Caching Conversation History in Multi-Turn Applications

In a long chat session, the conversation history grows with every turn. You can apply a cache breakpoint to the conversation history up to the most recent exchange, then append the new user message after it.

messages = [
    # All previous turns, marked as a cache candidate
    *[
        {"role": turn["role"], "content": [
            {"type": "text", "text": turn["content"],
             "cache_control": {"type": "ephemeral"}}
        ]}
        for turn in previous_turns[-1:]  # cache breakpoint on last assistant turn
    ],
    # New user message, not cached yet
    {"role": "user", "content": new_user_message}
]

The strategy here is to push the cache breakpoint as close to the current turn as possible, so the model reads the accumulated history from cache and only processes the new message fresh. This matters most in long agentic sessions where context grows to tens of thousands of tokens.

Measuring Whether Caching Is Working

The Anthropic API returns cache-related token counts in the response usage object. Inspect these fields in your integration:

cache_creation_input_tokens: tokens written to cache on this request (first occurrence, higher cost)
cache_read_input_tokens: tokens read from cache (lower cost)
input_tokens: tokens processed normally (full price)

Log these values per request in your observability layer. If cache_read_input_tokens is consistently zero on requests that should be hitting your static system prompt, work through the silent-mistake checklist above. Most of the time the culprit is dynamic content injected into the prefix.

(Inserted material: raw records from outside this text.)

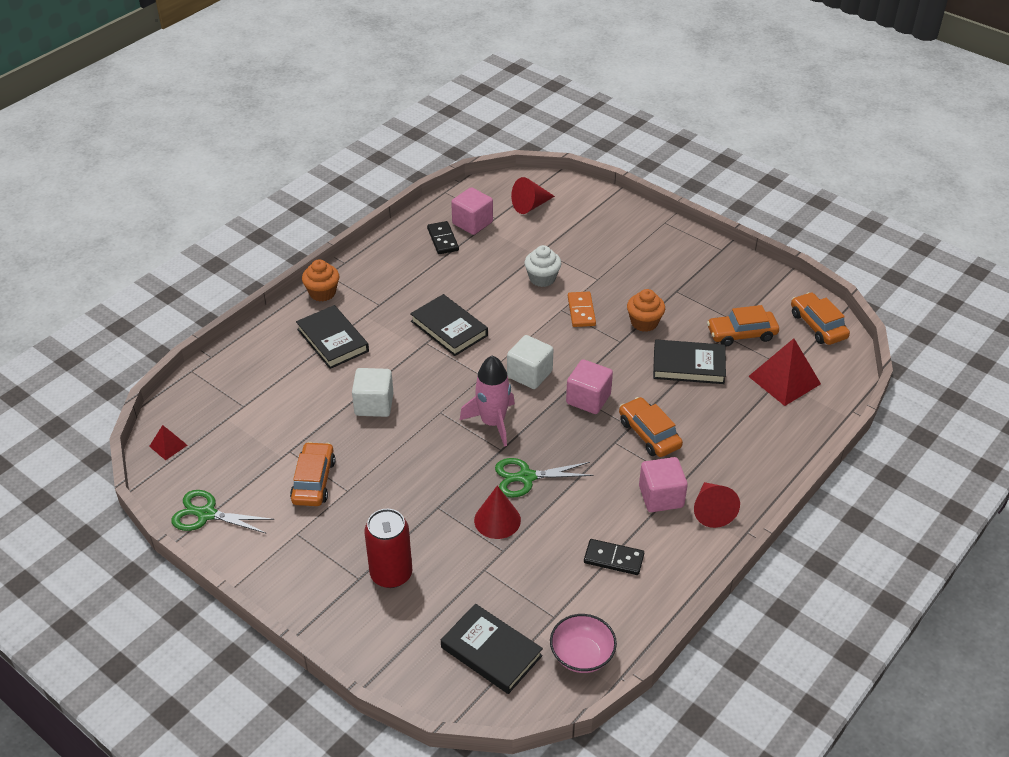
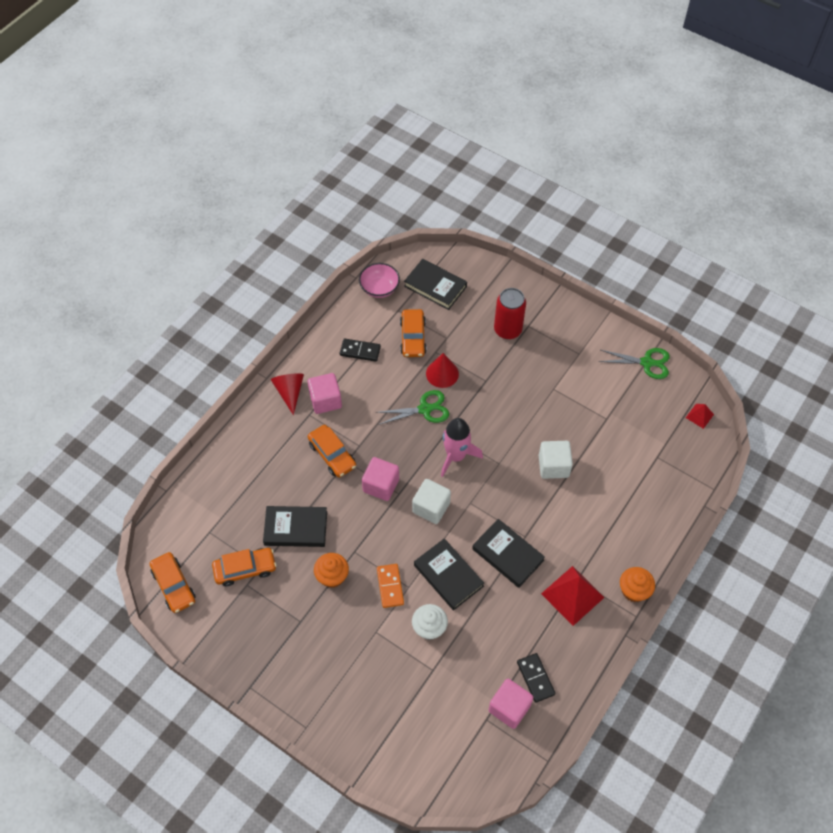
camera: 175 degrees right, 15 degrees up
(313, 481) = (580, 394): orange car -> orange car (413, 337)
(332, 340) = (607, 532): black book -> black book (448, 575)
(530, 206) = (451, 744): red cone -> none
(784, 380) = (216, 518): red pyramid -> red pyramid (572, 595)

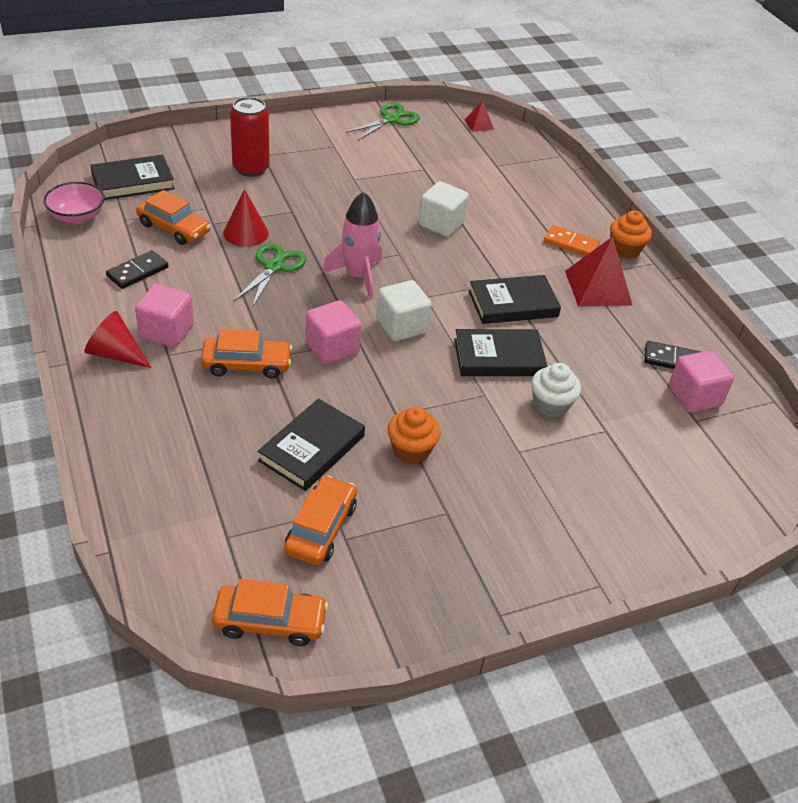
camera: 60 degrees left, 15 degrees down
(390, 586) = (470, 409): orange domino -> orange domino (571, 244)

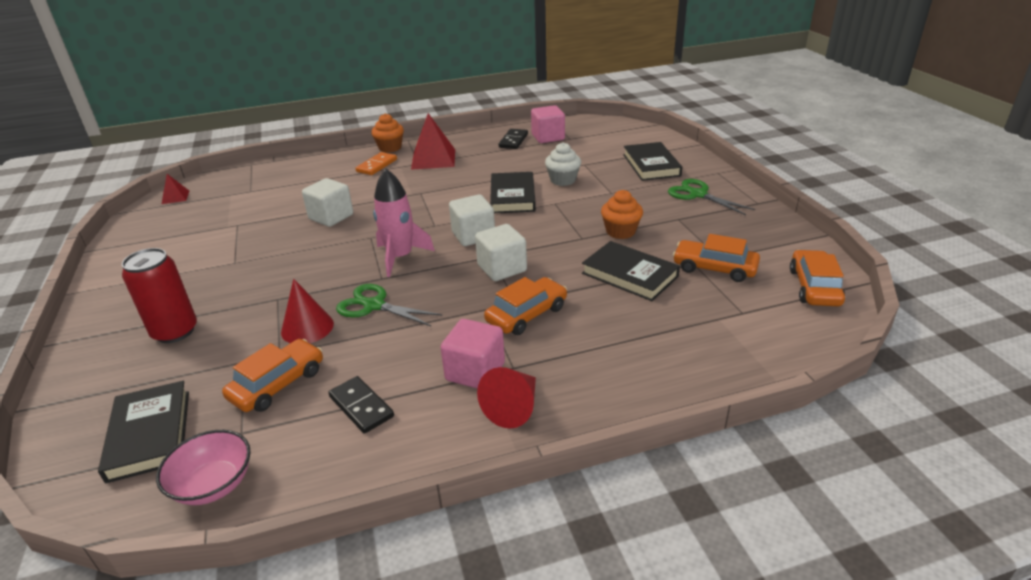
camera: 80 degrees left, 10 degrees down
(246, 364) = (527, 314): orange car -> orange car turned 45 degrees clockwise
(332, 348) = (502, 268): pink cube -> white cube
(391, 119) = (131, 242): green scissors -> green scissors (697, 194)
(513, 304) = (449, 189): black book -> black book (651, 165)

Choosing the Right Model for Cached Workloads

The economics of caching interact with model pricing. For high-volume workloads where the cached prefix is large and the per-turn query is short, a smaller model like Claude Haiku 4.5 will often be the right choice: the cache read cost is lower in absolute terms, and the 200K context window is sufficient for most RAG pipelines. Reserve Claude Sonnet 4.6 or Claude Fable 5 for tasks that genuinely require higher reasoning capability, where the cache savings help offset the higher base cost.

Takeaway

Prompt caching is not a configuration knob you flip once and forget. It is a design constraint that should shape your prompt architecture from the start. Keep stable content at the front, dynamic content at the back, sort your retrieval results deterministically, and instrument your token usage so you can verify the cache is actually being hit. Get those fundamentals right and the cost reductions will follow without any changes to model selection or infrastructure.